A simple .sh script to annotate circRNA/backsplice junctions based on GENCODE annotations (for now).
sh annotate.sh candidate_circRNA.bed gencode.v39.annotation.gtf
-
BEDTools (tested on v2.30.0)
-
GENCODE annotation file in GTF format (ungzipped)

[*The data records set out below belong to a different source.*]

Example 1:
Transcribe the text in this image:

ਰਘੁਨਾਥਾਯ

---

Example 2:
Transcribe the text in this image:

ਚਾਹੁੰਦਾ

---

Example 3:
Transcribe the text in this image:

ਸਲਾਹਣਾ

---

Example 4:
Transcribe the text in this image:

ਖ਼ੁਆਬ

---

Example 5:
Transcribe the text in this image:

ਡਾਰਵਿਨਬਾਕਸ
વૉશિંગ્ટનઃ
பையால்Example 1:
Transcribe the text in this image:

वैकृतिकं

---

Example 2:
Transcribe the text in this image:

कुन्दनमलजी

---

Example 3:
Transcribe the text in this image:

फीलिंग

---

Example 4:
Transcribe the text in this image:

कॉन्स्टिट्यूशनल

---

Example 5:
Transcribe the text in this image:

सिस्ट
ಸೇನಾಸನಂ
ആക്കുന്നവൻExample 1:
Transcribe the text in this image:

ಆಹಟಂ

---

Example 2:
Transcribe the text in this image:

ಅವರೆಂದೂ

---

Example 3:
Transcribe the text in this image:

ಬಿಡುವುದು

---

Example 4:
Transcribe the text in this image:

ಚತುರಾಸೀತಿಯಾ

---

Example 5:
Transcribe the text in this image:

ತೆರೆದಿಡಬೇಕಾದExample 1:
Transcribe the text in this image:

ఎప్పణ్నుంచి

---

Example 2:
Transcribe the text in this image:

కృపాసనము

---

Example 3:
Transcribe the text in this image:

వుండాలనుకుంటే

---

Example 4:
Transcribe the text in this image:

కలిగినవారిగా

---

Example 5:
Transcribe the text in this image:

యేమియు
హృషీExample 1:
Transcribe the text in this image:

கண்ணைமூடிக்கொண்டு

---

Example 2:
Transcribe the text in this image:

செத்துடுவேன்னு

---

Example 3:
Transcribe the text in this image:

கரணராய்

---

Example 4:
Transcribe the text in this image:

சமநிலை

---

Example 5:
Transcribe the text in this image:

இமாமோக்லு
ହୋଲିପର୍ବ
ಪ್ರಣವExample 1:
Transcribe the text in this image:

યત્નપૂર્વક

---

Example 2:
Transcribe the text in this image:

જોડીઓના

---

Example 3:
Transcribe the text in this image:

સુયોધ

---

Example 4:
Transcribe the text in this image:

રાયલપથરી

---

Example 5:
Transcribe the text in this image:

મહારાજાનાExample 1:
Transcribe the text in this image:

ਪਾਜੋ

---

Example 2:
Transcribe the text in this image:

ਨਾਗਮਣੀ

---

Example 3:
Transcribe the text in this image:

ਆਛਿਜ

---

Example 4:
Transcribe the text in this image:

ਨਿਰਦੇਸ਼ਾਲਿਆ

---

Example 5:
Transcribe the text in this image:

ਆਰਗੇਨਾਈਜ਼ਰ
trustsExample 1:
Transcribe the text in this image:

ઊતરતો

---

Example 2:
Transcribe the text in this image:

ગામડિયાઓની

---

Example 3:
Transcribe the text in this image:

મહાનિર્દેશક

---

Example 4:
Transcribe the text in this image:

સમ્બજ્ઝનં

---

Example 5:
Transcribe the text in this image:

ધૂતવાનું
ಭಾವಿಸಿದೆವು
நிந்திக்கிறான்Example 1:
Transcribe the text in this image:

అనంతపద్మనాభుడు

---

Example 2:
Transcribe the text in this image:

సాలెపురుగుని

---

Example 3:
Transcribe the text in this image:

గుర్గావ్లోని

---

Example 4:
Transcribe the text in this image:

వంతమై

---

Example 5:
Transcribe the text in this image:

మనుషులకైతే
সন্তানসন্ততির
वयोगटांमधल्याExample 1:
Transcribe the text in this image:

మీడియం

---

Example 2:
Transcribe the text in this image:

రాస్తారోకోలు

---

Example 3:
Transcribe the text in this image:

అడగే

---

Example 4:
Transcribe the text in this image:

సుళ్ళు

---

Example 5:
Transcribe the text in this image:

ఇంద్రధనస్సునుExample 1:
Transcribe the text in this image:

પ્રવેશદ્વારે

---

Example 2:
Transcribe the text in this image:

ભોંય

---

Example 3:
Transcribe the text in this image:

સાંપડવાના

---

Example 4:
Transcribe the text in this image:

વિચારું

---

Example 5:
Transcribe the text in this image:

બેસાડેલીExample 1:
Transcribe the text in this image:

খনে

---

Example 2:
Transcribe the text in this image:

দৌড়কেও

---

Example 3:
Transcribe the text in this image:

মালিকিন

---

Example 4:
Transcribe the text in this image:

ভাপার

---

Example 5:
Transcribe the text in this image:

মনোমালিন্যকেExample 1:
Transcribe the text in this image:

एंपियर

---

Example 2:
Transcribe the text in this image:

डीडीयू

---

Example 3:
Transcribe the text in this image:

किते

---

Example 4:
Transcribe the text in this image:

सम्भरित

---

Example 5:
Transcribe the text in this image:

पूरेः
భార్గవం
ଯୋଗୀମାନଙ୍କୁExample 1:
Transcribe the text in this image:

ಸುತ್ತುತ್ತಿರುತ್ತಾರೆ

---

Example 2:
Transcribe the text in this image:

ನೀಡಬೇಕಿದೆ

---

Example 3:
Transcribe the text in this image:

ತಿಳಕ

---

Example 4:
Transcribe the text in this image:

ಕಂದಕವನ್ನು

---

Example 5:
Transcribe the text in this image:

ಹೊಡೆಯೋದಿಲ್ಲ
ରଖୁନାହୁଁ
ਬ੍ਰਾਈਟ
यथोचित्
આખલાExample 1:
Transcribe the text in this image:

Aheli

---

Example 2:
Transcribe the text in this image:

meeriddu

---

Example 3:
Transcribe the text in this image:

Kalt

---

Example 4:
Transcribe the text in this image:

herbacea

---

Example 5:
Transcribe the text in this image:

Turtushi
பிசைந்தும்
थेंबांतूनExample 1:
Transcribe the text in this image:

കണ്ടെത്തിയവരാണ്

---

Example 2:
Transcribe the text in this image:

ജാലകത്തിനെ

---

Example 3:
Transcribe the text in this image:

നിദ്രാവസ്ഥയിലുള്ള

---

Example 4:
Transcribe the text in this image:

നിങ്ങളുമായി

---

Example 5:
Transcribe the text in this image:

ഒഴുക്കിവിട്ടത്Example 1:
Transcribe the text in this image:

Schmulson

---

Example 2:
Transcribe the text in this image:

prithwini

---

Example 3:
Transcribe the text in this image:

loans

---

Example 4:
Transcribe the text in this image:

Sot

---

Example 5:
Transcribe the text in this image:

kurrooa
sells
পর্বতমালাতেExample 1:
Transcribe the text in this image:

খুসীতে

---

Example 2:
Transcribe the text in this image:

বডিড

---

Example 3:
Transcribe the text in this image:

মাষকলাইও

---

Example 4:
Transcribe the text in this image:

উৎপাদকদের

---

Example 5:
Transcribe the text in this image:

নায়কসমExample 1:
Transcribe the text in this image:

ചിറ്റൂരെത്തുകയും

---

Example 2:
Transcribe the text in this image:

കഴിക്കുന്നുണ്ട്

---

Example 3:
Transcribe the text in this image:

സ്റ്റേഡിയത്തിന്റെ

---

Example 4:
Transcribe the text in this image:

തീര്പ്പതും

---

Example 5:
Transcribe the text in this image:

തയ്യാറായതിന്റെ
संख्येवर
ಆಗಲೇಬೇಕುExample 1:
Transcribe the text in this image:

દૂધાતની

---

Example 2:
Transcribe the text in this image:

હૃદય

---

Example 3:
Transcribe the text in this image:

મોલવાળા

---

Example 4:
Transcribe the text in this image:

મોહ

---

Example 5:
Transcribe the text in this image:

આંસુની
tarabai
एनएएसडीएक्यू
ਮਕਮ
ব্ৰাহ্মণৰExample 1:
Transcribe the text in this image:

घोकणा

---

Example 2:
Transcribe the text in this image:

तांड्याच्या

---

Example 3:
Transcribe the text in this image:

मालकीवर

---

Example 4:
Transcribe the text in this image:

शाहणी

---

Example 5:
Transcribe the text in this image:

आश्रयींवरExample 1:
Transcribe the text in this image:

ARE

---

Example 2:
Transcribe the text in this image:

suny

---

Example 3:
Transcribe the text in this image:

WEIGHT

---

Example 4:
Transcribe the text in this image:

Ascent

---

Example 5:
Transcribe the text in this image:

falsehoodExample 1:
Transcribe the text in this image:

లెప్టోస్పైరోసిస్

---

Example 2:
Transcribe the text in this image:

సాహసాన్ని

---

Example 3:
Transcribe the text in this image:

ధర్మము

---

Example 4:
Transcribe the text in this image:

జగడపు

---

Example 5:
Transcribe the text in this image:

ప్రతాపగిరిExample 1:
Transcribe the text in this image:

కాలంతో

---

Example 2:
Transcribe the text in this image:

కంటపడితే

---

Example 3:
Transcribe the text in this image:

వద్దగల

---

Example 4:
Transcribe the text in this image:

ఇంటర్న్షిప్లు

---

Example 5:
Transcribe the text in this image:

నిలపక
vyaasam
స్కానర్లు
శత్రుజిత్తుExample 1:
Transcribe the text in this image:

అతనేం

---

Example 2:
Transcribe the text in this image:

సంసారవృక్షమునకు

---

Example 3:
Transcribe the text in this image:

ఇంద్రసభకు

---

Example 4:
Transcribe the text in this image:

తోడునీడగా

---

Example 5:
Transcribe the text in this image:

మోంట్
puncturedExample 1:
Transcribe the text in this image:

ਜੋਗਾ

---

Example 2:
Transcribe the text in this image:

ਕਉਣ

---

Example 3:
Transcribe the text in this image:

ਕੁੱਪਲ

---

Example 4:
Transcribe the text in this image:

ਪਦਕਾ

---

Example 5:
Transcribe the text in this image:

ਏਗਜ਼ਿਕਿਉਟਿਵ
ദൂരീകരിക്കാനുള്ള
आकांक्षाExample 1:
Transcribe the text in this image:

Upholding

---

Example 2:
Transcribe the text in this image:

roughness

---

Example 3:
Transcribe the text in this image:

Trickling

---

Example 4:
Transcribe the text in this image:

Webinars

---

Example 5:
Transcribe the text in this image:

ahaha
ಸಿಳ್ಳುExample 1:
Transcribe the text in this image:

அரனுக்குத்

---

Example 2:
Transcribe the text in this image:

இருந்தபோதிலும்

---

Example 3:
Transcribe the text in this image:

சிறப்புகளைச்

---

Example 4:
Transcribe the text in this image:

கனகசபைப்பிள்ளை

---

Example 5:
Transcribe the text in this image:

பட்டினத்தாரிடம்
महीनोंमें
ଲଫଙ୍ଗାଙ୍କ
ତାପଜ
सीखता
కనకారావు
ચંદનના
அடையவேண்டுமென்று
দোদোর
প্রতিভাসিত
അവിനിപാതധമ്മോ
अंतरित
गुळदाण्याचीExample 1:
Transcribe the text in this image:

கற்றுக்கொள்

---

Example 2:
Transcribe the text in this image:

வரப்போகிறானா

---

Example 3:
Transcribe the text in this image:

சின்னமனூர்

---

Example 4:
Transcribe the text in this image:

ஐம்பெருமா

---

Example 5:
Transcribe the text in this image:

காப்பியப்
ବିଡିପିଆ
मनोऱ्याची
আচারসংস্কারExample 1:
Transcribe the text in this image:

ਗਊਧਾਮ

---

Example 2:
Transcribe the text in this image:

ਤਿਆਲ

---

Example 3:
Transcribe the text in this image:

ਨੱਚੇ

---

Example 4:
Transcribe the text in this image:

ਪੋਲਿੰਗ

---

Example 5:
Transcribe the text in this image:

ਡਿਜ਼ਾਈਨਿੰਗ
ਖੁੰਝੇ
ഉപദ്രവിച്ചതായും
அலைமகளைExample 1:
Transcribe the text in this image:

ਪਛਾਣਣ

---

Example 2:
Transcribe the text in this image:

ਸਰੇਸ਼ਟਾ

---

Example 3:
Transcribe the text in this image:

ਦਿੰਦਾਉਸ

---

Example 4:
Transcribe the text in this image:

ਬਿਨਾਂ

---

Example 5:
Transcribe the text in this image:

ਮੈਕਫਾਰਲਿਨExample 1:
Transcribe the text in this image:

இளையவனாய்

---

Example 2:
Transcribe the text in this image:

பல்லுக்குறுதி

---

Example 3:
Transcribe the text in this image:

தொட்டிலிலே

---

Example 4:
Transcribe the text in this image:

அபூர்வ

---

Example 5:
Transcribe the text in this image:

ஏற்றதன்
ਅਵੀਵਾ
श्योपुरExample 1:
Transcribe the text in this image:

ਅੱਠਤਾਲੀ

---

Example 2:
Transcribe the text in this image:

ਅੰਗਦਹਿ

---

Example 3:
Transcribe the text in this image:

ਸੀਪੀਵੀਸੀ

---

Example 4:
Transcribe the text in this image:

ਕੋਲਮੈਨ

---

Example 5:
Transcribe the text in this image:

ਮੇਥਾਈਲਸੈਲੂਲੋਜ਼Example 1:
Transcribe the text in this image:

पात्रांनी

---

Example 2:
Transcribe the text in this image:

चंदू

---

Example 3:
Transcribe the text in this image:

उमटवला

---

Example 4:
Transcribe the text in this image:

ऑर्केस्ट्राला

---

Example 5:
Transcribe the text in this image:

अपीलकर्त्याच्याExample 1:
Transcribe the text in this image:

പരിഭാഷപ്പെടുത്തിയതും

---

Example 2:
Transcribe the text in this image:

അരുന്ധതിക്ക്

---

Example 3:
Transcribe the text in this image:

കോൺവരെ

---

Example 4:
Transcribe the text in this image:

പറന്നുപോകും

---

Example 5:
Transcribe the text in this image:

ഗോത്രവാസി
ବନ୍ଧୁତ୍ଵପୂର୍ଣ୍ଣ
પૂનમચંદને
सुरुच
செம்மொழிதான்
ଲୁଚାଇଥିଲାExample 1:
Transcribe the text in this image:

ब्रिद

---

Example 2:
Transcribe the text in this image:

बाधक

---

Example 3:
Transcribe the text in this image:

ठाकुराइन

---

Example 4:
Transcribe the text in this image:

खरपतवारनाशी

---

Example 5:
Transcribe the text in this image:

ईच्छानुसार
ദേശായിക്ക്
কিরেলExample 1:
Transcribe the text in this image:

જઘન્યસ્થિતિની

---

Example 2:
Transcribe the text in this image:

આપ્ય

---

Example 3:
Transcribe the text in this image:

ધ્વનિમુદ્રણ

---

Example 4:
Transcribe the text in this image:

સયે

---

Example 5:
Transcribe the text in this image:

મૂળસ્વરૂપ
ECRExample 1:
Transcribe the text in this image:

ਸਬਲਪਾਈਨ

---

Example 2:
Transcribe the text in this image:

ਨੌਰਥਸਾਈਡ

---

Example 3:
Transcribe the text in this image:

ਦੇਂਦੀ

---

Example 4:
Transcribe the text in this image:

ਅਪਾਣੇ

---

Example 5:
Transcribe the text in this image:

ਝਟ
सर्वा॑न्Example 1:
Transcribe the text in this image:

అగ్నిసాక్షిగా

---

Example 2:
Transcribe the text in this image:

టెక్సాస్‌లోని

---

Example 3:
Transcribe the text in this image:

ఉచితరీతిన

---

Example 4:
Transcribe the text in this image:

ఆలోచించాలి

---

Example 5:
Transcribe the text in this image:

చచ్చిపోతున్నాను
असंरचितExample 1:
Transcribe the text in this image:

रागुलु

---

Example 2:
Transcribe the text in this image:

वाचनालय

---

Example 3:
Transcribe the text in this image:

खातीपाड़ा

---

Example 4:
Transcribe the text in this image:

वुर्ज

List of circRNAs in BED6 format
Chromosome | Junction start | Junction end | circRNA ID | score (ignored) | Strand |
---|
Example input
1 100049908 100080659 1:100049908-100080659:+ . +
"annotatedCircs.txt"
Column | Description |
---|---|
1 | Chromosome |
2 | Junction start |
3 | Junction end |
4 | circRNA ID (chr:start-end:strand) |
5 | Strand |
6 | Type (exon, intron, intergenic) |
7 | Host gene ensembl ID (N/A if intergenic) |
8 | Gene biotype |
Example output
chr1 100049908 100080659 1:100049908-100080659:+ + exon ENSG00000283761.1 protein_coding
chr1 100049908 100080659 1:100049908-100080659:+ + exon ENSG00000156875.14 protein_coding
If coordinates overlap with multiple features, they will all be listed in the output.